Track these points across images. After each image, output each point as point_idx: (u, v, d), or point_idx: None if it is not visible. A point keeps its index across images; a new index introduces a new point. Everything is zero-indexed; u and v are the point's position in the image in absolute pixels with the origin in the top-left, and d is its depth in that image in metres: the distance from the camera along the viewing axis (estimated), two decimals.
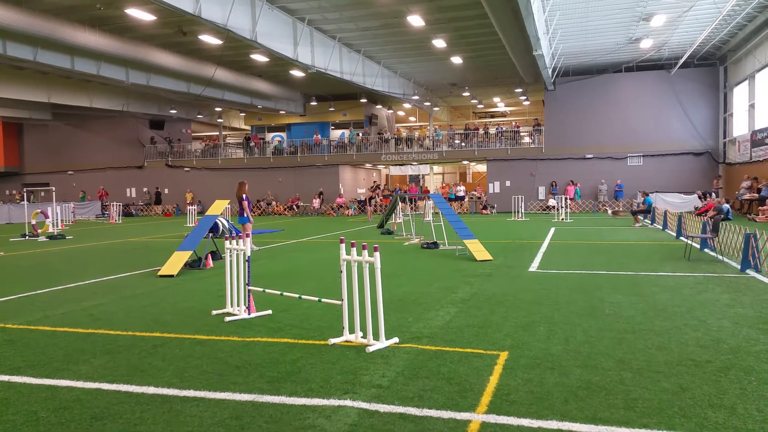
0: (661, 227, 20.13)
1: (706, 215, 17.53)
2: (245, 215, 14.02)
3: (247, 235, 12.71)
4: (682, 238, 15.87)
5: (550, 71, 28.81)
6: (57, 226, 23.11)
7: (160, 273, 11.25)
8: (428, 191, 40.24)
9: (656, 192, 28.84)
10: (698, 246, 13.54)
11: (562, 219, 25.94)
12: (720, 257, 11.89)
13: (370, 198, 33.08)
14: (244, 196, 14.07)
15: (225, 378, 5.06)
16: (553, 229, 20.68)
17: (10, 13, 18.52)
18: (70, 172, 44.04)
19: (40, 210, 23.44)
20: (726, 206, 21.60)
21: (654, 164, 32.36)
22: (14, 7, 18.70)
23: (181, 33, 23.33)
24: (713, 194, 28.12)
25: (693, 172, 31.53)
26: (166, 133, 42.86)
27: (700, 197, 27.66)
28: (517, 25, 20.75)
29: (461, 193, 36.90)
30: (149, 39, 24.34)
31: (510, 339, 6.08)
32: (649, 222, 22.73)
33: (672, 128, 32.02)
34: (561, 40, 25.67)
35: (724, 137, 30.99)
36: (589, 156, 33.48)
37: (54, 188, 28.10)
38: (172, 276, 11.05)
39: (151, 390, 4.82)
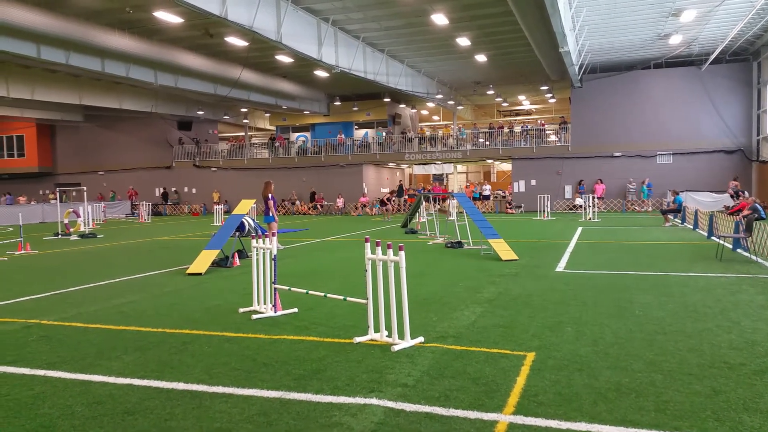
0: (691, 227, 19.77)
1: (738, 214, 17.15)
2: (270, 214, 14.11)
3: (273, 234, 12.82)
4: (713, 237, 15.56)
5: (576, 68, 28.48)
6: (88, 225, 23.56)
7: (188, 271, 11.40)
8: (445, 190, 40.09)
9: (687, 191, 28.32)
10: (730, 246, 13.26)
11: (590, 218, 25.64)
12: (754, 258, 11.64)
13: (388, 198, 32.32)
14: (269, 195, 14.17)
15: (253, 375, 5.12)
16: (580, 229, 20.45)
17: (44, 18, 18.97)
18: (100, 173, 44.87)
19: (72, 209, 23.92)
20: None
21: (684, 162, 31.78)
22: (48, 12, 19.15)
23: (207, 35, 23.61)
24: (745, 193, 27.50)
25: (724, 170, 30.84)
26: (194, 134, 43.41)
27: (732, 196, 27.08)
28: (543, 21, 20.55)
29: (487, 192, 36.65)
30: (177, 41, 24.68)
31: (537, 340, 6.03)
32: (680, 221, 22.33)
33: (703, 125, 31.40)
34: (588, 36, 25.36)
35: (758, 134, 30.27)
36: (618, 154, 33.01)
37: (85, 188, 28.64)
38: (200, 274, 11.19)
39: (181, 386, 4.89)
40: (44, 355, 5.94)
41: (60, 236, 21.71)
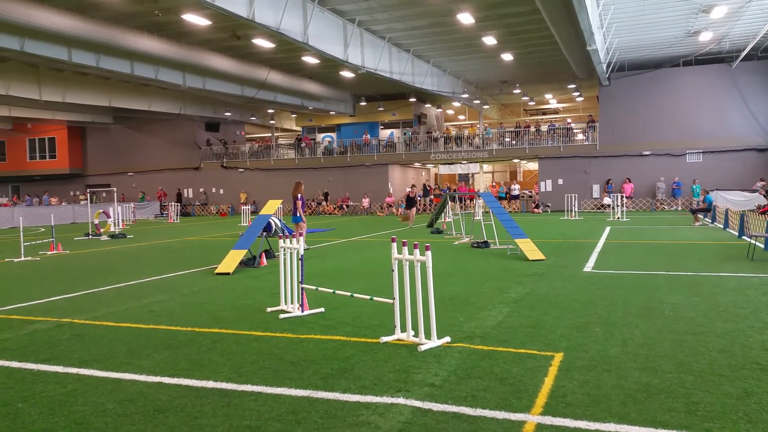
0: (722, 226, 19.39)
1: None
2: (298, 214, 14.22)
3: (300, 234, 12.91)
4: (744, 237, 15.24)
5: (604, 66, 28.10)
6: (118, 226, 23.99)
7: (216, 271, 11.54)
8: (473, 190, 39.84)
9: (717, 189, 27.75)
10: (762, 245, 12.98)
11: (618, 218, 25.30)
12: None
13: (410, 198, 24.88)
14: (299, 195, 14.29)
15: (281, 373, 5.17)
16: (608, 228, 20.20)
17: (75, 22, 19.40)
18: (130, 174, 45.61)
19: (102, 210, 24.37)
20: None
21: (714, 161, 31.15)
22: (79, 16, 19.57)
23: (235, 37, 23.86)
24: None
25: (756, 168, 30.15)
26: (221, 135, 43.92)
27: (764, 195, 26.46)
28: (570, 19, 20.33)
29: (516, 192, 36.28)
30: (205, 44, 25.00)
31: (565, 340, 5.98)
32: (710, 221, 21.92)
33: (733, 123, 30.74)
34: (616, 34, 25.01)
35: None
36: (646, 153, 32.49)
37: (115, 189, 29.15)
38: (228, 274, 11.32)
39: (210, 384, 4.96)
40: (76, 353, 6.08)
41: (90, 237, 22.14)
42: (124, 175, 45.53)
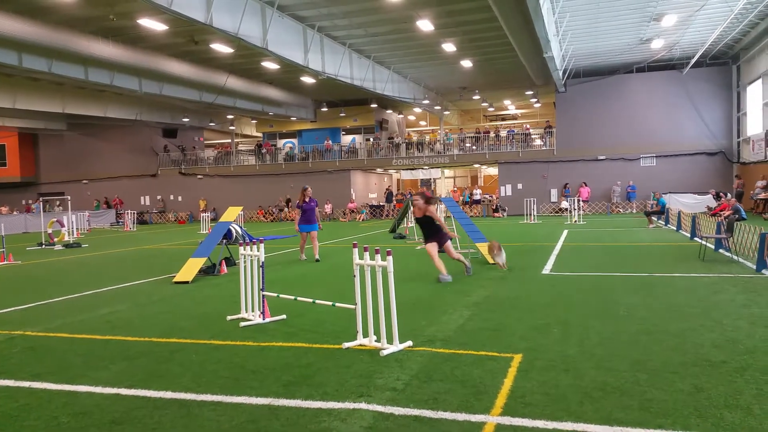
0: (675, 228, 19.99)
1: (720, 215, 17.37)
2: (314, 223, 14.25)
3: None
4: (696, 238, 15.74)
5: (560, 73, 28.75)
6: (73, 235, 23.35)
7: (175, 280, 11.34)
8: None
9: (670, 192, 28.64)
10: (713, 246, 13.43)
11: (575, 221, 25.83)
12: (735, 258, 11.80)
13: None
14: (307, 199, 14.24)
15: (241, 382, 5.11)
16: (566, 231, 20.60)
17: (26, 26, 18.84)
18: (84, 182, 44.49)
19: (56, 219, 23.68)
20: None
21: (667, 165, 32.15)
22: (30, 20, 19.02)
23: (193, 42, 23.56)
24: (727, 194, 27.84)
25: (707, 172, 31.28)
26: (179, 141, 43.22)
27: (714, 197, 27.41)
28: (527, 27, 20.74)
29: (477, 197, 36.79)
30: (162, 49, 24.60)
31: (524, 341, 6.07)
32: (663, 223, 22.56)
33: (685, 128, 31.82)
34: (571, 41, 25.62)
35: (738, 136, 30.74)
36: (602, 157, 33.33)
37: (69, 197, 28.37)
38: (187, 282, 11.13)
39: (168, 395, 4.87)
40: (29, 366, 5.88)
41: (44, 246, 21.50)
42: (78, 183, 44.37)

++++++++++++++++++++

▶ **Work instructions**
I'd like the lines above from the one with "19: (40, 210, 23.44)" up to and including the one with "38: (172, 276, 11.05)" copied exactly, with no other lines.

▶ **Answer to the problem**
19: (40, 210, 23.44)
20: (726, 206, 21.60)
21: (654, 164, 32.36)
22: (14, 7, 18.70)
23: (181, 33, 23.33)
24: (713, 194, 28.12)
25: (693, 172, 31.53)
26: (166, 133, 42.86)
27: (700, 197, 27.66)
28: (517, 25, 20.75)
29: (461, 193, 36.90)
30: (149, 39, 24.34)
31: (510, 339, 6.08)
32: (649, 222, 22.73)
33: (672, 128, 32.02)
34: (561, 40, 25.67)
35: (724, 137, 30.99)
36: (589, 156, 33.48)
37: (54, 188, 28.10)
38: (172, 276, 11.05)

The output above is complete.